Prompt
According to the post about Michiko to Hatchin, which studio produced the show?

Exercise passage
The void left by Macross Frontier in my anime viewing is being inexorably filled by so many new shows. Yesterday I read Coburn’s post as well as Impz’s on Michiko to Hatchin and was intrigued. I’m a big fan of both Cowboy Bebop and Samurai Champloo so this latest offering by Manglobe is very interesting. After watching the first episode, I’m definitely looking forward to more. The thing is, I almost never made it past the grueling and painful bit where Hana was subjected to the abuses of her adoptive family.
Watching Hana’s tribulations with her adoptive family was grueling and painful. I almost gave up on it (not because of the pathos per se). Let me explain:
Here in the Philippines, the dominant characterization of the female lead is a long-suffering martyr. Usually in the daily soap operas (or telenovelas) you have this girl who really is of high birth (at least equal to her tormentors) but is poor at the onset of the narrative. In addition she is tormented and at sometimes forced into servitude by a foster family or some similar arrangement. The usual cast: the rival sister, the perv brother, the indifferent/hypocritical father and the wicked mother. The girl gets saved by the lead male, and then her past is revealed in all its glory.
If you look at it, it’s the dashing prince who gets the prize.

Saved data entries
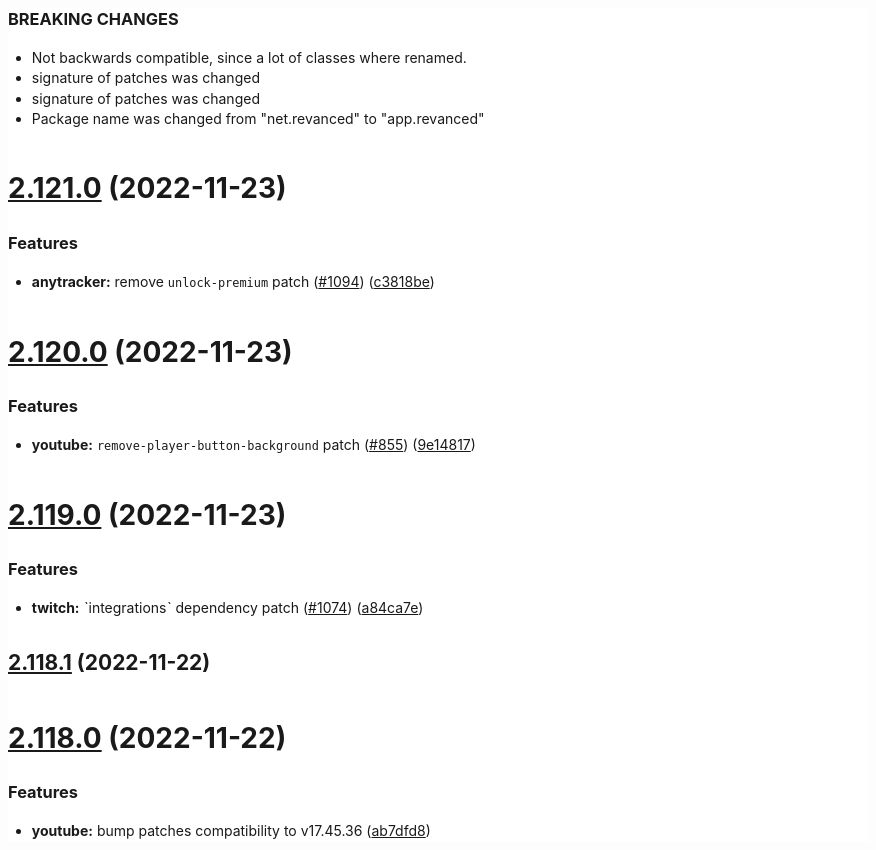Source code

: 
### BREAKING CHANGES

* Not backwards compatible, since a lot of classes where renamed.
* signature of patches was changed
* signature of patches was changed
* Package name was changed from "net.revanced" to "app.revanced"

# [2.121.0](https://github.com/revanced/revanced-patches/compare/v2.120.0...v2.121.0) (2022-11-23)


### Features

* **anytracker:** remove `unlock-premium` patch ([#1094](https://github.com/revanced/revanced-patches/issues/1094)) ([c3818be](https://github.com/revanced/revanced-patches/commit/c3818befc6e342ff04bc8e9fde84a667c123d7ab))

# [2.120.0](https://github.com/revanced/revanced-patches/compare/v2.119.0...v2.120.0) (2022-11-23)


### Features

* **youtube:** `remove-player-button-background` patch ([#855](https://github.com/revanced/revanced-patches/issues/855)) ([9e14817](https://github.com/revanced/revanced-patches/commit/9e14817fd2ef29b9f3ec161d74ab972ba19066b0))

# [2.119.0](https://github.com/revanced/revanced-patches/compare/v2.118.1...v2.119.0) (2022-11-23)


### Features

* **twitch:** ˋintegrationsˋ  dependency patch ([#1074](https://github.com/revanced/revanced-patches/issues/1074)) ([a84ca7e](https://github.com/revanced/revanced-patches/commit/a84ca7ec04389c3665358a7d239c615214fd327d))

## [2.118.1](https://github.com/revanced/revanced-patches/compare/v2.118.0...v2.118.1) (2022-11-22)

# [2.118.0](https://github.com/revanced/revanced-patches/compare/v2.117.1...v2.118.0) (2022-11-22)


### Features

* **youtube:** bump patches compatibility to v17.45.36 ([ab7dfd8](https://github.com/revanced/revanced-patches/commit/ab7dfd8ee1d902095811ed91b80aa0ed362ee9c5))
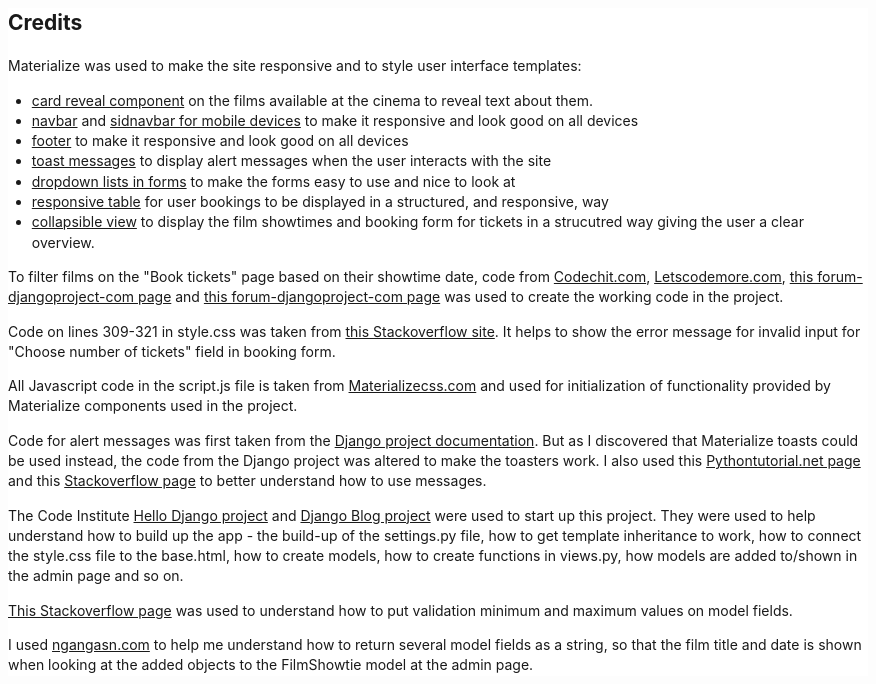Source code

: ## **Credits**

Materialize was used to make the site responsive and to style user interface templates:
- [card reveal component](https://materializecss.com/cards.html) on the films available at the cinema to reveal text about them.
- [navbar](https://materializecss.com/navbar.html) and [sidnavbar for mobile devices](https://materializecss.com/sidenav.html) to make it responsive and look good on all devices
- [footer](https://materializecss.com/footer.html) to make it responsive and look good on all devices 
- [toast messages](https://materializecss.com/toasts.html) to display alert messages when the user interacts with the site
- [dropdown lists in forms](https://materializecss.com/select.html) to make the forms easy to use and nice to look at
- [responsive table](https://materializecss.com/table.html) for user bookings to be displayed in a structured, and responsive, way
- [collapsible view](https://materializecss.com/collapsible.html) to display the film showtimes and booking form for tickets in a strucutred way giving the user a clear overview. 

To filter films on the "Book tickets" page based on their showtime date, code from [Codechit.com](https://www.codechit.com/django-filter-search-form-guide/), [Letscodemore.com](https://www.letscodemore.com/blog/customizing-django-filters-with-css-classes/), [this forum-djangoproject-com page](https://forum.djangoproject.com/t/initialize-a-django-filter-with-date/11565) and [this forum-djangoproject-com page](https://forum-djangoproject-com.translate.goog/t/initialize-a-django-filter-with-date/11565?_x_tr_sl=en&_x_tr_tl=sv&_x_tr_hl=sv&_x_tr_pto=sc&_x_tr_hist=true) was used to create the working code in the project.

Code on lines 309-321 in style.css was taken from [this Stackoverflow site](https://stackoverflow.com/questions/34248898/how-to-validate-select-option-for-a-materialize-dropdown). It helps to show the error message for invalid input for "Choose number of tickets" field in booking form.

All Javascript code in the script.js file is taken from [Materializecss.com](https://materializecss.com/) and used for initialization of functionality provided by Materialize components used in the project.

Code for alert messages was first taken from the [Django project documentation](https://docs.djangoproject.com/en/4.2/ref/contrib/messages/#displaying-messages). But as I discovered that Materialize toasts could be used instead, the code from the Django project was altered to make the toasters work. I also used this [Pythontutorial.net page](https://www.pythontutorial.net/django-tutorial/django-edit-form/) and this [Stackoverflow page](https://stackoverflow.com/questions/39770562/making-djangos-messages-appear-in-javascript-alert-rather-than-html) to better understand how to use messages.

The Code Institute [Hello Django project](https://github.com/ckz8780/ci-fsf-hello-django/tree/fc660412398ec2f12655110866e92ce41b983913) and [Django Blog project](https://github.com/Code-Institute-Solutions/Django3blog/tree/master) were used to start up this project. They were used to help understand how to build up the app - the build-up of the settings.py file, how to get template inheritance to work, how to connect the style.css file to the base.html, how to create models, how to create functions in views.py, how models are added to/shown in the admin page and so on.

[This Stackoverflow page](https://stackoverflow.com/questions/849142/how-to-limit-the-maximum-value-of-a-numeric-field-in-a-django-model) was used to understand how to put validation minimum and maximum values on model fields.

I used [ngangasn.com](https://ngangasn.com/what-is-str-in-django-and-how-it-works/) to help me understand how to return several model fields as a string, so that the film title and date is shown when looking at the added objects to the FilmShowtie model at the admin page.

Answer below
Manglobe